Each line below from the one containing "53: (13, 487, 0.72)" through the one containing "63: (28, 263, 0.82)" is to be given again exactly, and no line outside that span.

* * *

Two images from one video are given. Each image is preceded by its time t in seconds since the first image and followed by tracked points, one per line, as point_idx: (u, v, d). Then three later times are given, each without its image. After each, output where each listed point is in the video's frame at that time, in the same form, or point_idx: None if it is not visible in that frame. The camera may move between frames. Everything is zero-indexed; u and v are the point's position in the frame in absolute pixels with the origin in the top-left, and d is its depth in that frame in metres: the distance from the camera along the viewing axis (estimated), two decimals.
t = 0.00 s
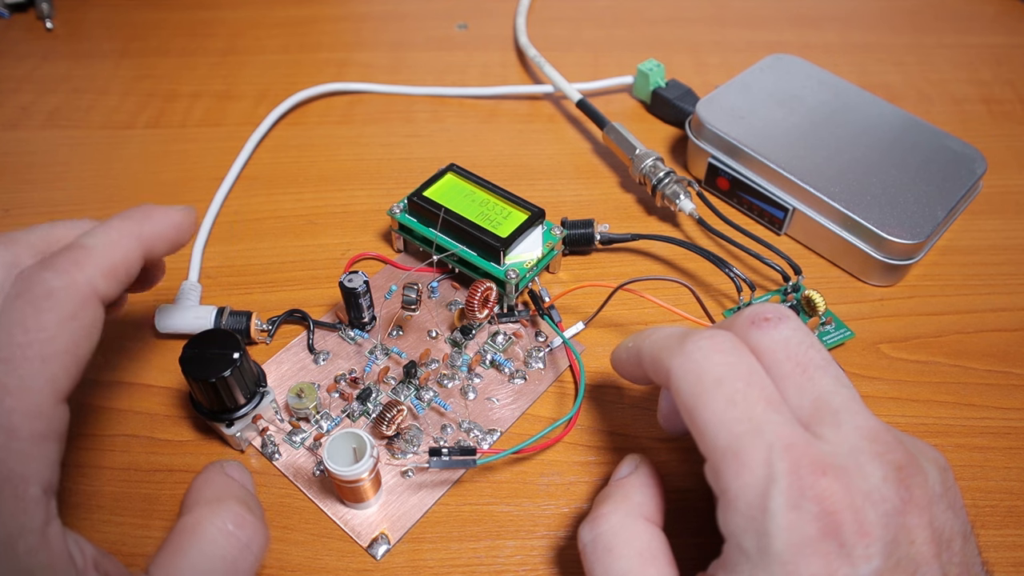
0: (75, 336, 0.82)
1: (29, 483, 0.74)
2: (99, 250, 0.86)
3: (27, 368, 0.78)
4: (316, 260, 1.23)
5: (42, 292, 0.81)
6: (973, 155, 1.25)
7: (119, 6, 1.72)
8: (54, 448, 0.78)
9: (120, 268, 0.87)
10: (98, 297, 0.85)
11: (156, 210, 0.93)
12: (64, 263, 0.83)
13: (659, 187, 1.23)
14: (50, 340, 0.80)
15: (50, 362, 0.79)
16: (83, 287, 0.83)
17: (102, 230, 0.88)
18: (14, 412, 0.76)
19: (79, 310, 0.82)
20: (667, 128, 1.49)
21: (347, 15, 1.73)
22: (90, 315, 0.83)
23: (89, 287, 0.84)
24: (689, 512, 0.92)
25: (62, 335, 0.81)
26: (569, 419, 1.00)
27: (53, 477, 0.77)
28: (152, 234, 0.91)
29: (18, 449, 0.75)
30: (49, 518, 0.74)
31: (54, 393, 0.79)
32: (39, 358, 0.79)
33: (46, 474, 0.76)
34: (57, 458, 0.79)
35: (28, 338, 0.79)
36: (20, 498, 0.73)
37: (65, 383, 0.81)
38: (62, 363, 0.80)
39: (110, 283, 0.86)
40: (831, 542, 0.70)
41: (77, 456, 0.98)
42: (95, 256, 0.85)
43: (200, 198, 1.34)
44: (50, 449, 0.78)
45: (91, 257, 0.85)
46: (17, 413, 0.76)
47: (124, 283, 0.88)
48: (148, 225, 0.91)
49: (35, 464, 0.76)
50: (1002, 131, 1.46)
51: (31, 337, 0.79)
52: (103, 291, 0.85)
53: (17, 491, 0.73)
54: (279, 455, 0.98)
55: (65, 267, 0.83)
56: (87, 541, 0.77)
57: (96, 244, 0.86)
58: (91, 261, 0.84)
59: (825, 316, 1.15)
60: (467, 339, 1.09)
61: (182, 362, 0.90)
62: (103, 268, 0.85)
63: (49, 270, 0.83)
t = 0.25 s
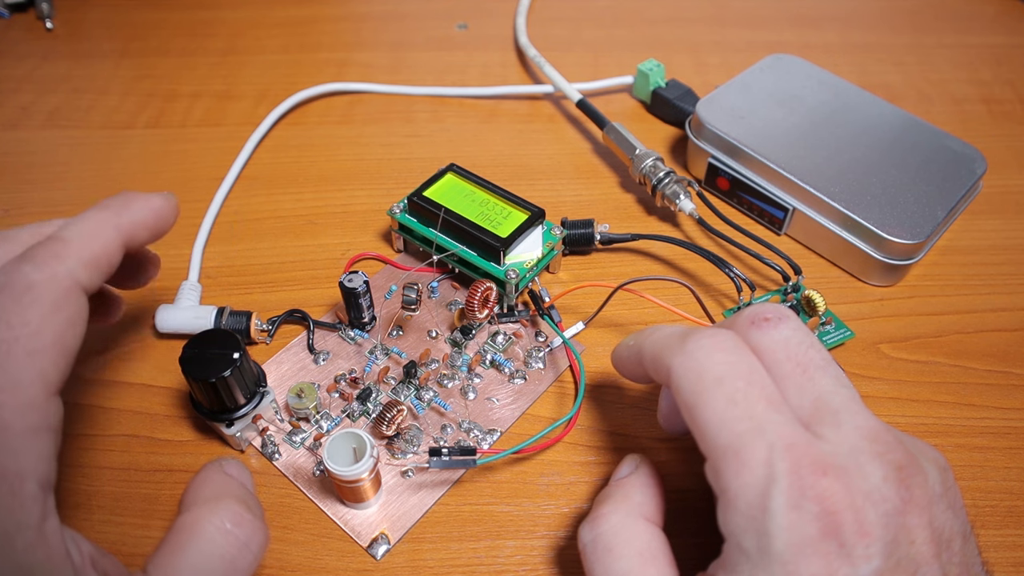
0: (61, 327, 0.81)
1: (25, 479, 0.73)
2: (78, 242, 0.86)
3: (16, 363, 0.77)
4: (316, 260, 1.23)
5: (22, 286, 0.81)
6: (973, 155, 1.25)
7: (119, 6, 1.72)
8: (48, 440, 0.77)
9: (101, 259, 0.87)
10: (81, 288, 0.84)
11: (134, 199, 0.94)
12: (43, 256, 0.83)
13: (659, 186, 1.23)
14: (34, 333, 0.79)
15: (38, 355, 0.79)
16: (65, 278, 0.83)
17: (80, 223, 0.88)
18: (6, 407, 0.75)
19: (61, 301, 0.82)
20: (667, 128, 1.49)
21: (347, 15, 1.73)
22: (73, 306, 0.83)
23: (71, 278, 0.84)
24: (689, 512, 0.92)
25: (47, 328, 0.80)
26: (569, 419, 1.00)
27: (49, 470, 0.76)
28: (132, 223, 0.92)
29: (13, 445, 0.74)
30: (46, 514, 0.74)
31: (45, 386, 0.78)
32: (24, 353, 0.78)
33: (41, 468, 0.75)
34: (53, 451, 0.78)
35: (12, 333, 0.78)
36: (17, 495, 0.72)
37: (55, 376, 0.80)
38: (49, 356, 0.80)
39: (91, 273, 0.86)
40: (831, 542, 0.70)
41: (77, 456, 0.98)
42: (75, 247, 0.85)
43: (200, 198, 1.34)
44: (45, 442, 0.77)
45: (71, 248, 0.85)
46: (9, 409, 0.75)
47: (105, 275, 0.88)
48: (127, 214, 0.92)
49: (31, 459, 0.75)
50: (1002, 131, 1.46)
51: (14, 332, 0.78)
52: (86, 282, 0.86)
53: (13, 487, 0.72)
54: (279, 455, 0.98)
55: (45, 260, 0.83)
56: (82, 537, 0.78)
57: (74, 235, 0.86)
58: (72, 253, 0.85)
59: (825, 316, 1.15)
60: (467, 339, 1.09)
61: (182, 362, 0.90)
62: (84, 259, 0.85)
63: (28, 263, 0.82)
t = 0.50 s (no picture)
0: (64, 329, 0.81)
1: (25, 477, 0.74)
2: (84, 245, 0.85)
3: (18, 362, 0.77)
4: (316, 260, 1.23)
5: (28, 287, 0.81)
6: (973, 155, 1.25)
7: (119, 6, 1.72)
8: (48, 439, 0.77)
9: (107, 263, 0.87)
10: (85, 290, 0.84)
11: (143, 207, 0.93)
12: (49, 258, 0.83)
13: (659, 187, 1.23)
14: (38, 333, 0.79)
15: (41, 355, 0.79)
16: (69, 280, 0.83)
17: (87, 226, 0.88)
18: (8, 405, 0.75)
19: (65, 303, 0.82)
20: (667, 128, 1.49)
21: (347, 15, 1.73)
22: (77, 308, 0.83)
23: (75, 280, 0.83)
24: (689, 512, 0.92)
25: (50, 328, 0.80)
26: (569, 419, 1.00)
27: (49, 469, 0.77)
28: (139, 231, 0.91)
29: (13, 443, 0.74)
30: (46, 513, 0.74)
31: (47, 386, 0.79)
32: (28, 352, 0.78)
33: (42, 466, 0.76)
34: (53, 450, 0.78)
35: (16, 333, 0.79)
36: (16, 493, 0.73)
37: (57, 376, 0.80)
38: (52, 356, 0.80)
39: (96, 276, 0.85)
40: (832, 542, 0.70)
41: (77, 456, 0.98)
42: (81, 249, 0.85)
43: (200, 198, 1.34)
44: (44, 440, 0.77)
45: (77, 251, 0.85)
46: (11, 407, 0.75)
47: (109, 279, 0.88)
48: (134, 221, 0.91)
49: (30, 457, 0.75)
50: (1002, 131, 1.46)
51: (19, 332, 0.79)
52: (90, 285, 0.85)
53: (12, 484, 0.73)
54: (279, 455, 0.98)
55: (50, 262, 0.83)
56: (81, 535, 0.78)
57: (81, 238, 0.86)
58: (77, 255, 0.84)
59: (825, 316, 1.15)
60: (467, 339, 1.09)
61: (182, 362, 0.90)
62: (89, 262, 0.85)
63: (34, 264, 0.82)
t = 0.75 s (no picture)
0: (72, 332, 0.80)
1: (28, 476, 0.74)
2: (96, 252, 0.85)
3: (24, 363, 0.77)
4: (316, 260, 1.23)
5: (37, 290, 0.80)
6: (973, 155, 1.25)
7: (118, 6, 1.72)
8: (51, 439, 0.77)
9: (117, 270, 0.87)
10: (93, 295, 0.84)
11: (153, 219, 0.93)
12: (59, 262, 0.83)
13: (659, 187, 1.23)
14: (46, 336, 0.78)
15: (47, 357, 0.78)
16: (79, 285, 0.83)
17: (98, 235, 0.88)
18: (12, 405, 0.75)
19: (75, 307, 0.81)
20: (667, 128, 1.49)
21: (347, 15, 1.73)
22: (86, 313, 0.82)
23: (85, 285, 0.83)
24: (689, 512, 0.92)
25: (58, 332, 0.79)
26: (569, 419, 1.00)
27: (51, 468, 0.77)
28: (150, 242, 0.91)
29: (16, 442, 0.74)
30: (48, 512, 0.75)
31: (51, 387, 0.78)
32: (35, 354, 0.78)
33: (45, 467, 0.76)
34: (56, 449, 0.78)
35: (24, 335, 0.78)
36: (19, 492, 0.73)
37: (62, 378, 0.79)
38: (59, 359, 0.79)
39: (105, 282, 0.85)
40: (832, 541, 0.70)
41: (77, 456, 0.98)
42: (92, 255, 0.85)
43: (200, 198, 1.34)
44: (48, 440, 0.77)
45: (88, 257, 0.84)
46: (15, 407, 0.75)
47: (118, 287, 0.88)
48: (145, 232, 0.91)
49: (34, 457, 0.75)
50: (1002, 131, 1.46)
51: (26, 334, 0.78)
52: (99, 291, 0.85)
53: (15, 484, 0.73)
54: (279, 455, 0.98)
55: (61, 266, 0.82)
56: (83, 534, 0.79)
57: (92, 245, 0.86)
58: (88, 261, 0.84)
59: (825, 316, 1.15)
60: (467, 339, 1.09)
61: (182, 362, 0.90)
62: (99, 268, 0.85)
63: (44, 268, 0.82)
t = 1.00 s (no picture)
0: (71, 332, 0.83)
1: (24, 468, 0.74)
2: (97, 258, 0.89)
3: (23, 357, 0.79)
4: (316, 260, 1.23)
5: (40, 290, 0.83)
6: (973, 155, 1.25)
7: (118, 6, 1.72)
8: (46, 434, 0.78)
9: (116, 277, 0.90)
10: (92, 299, 0.86)
11: (154, 235, 0.97)
12: (62, 265, 0.86)
13: (659, 187, 1.23)
14: (46, 333, 0.81)
15: (45, 353, 0.80)
16: (79, 287, 0.85)
17: (102, 245, 0.92)
18: (10, 398, 0.76)
19: (74, 308, 0.84)
20: (667, 128, 1.49)
21: (347, 15, 1.73)
22: (84, 315, 0.85)
23: (85, 287, 0.86)
24: (689, 512, 0.92)
25: (58, 330, 0.82)
26: (569, 419, 1.00)
27: (46, 463, 0.77)
28: (148, 254, 0.95)
29: (12, 434, 0.75)
30: (44, 505, 0.74)
31: (48, 383, 0.80)
32: (34, 350, 0.80)
33: (40, 461, 0.76)
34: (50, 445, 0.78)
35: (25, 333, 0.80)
36: (15, 483, 0.73)
37: (59, 376, 0.81)
38: (57, 357, 0.81)
39: (104, 287, 0.88)
40: (832, 541, 0.70)
41: (77, 456, 0.98)
42: (93, 261, 0.88)
43: (200, 198, 1.34)
44: (42, 435, 0.78)
45: (89, 262, 0.88)
46: (12, 399, 0.76)
47: (116, 294, 0.90)
48: (145, 245, 0.95)
49: (29, 449, 0.75)
50: (1002, 131, 1.46)
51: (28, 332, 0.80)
52: (98, 295, 0.88)
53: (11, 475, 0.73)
54: (279, 455, 0.98)
55: (63, 269, 0.86)
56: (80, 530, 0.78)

* * *

- Exercise output -
53: (13, 487, 0.72)
54: (279, 455, 0.98)
55: (45, 260, 0.83)
56: (82, 537, 0.78)
57: (74, 235, 0.86)
58: (72, 253, 0.85)
59: (825, 316, 1.15)
60: (467, 339, 1.09)
61: (182, 362, 0.90)
62: (84, 259, 0.85)
63: (28, 263, 0.82)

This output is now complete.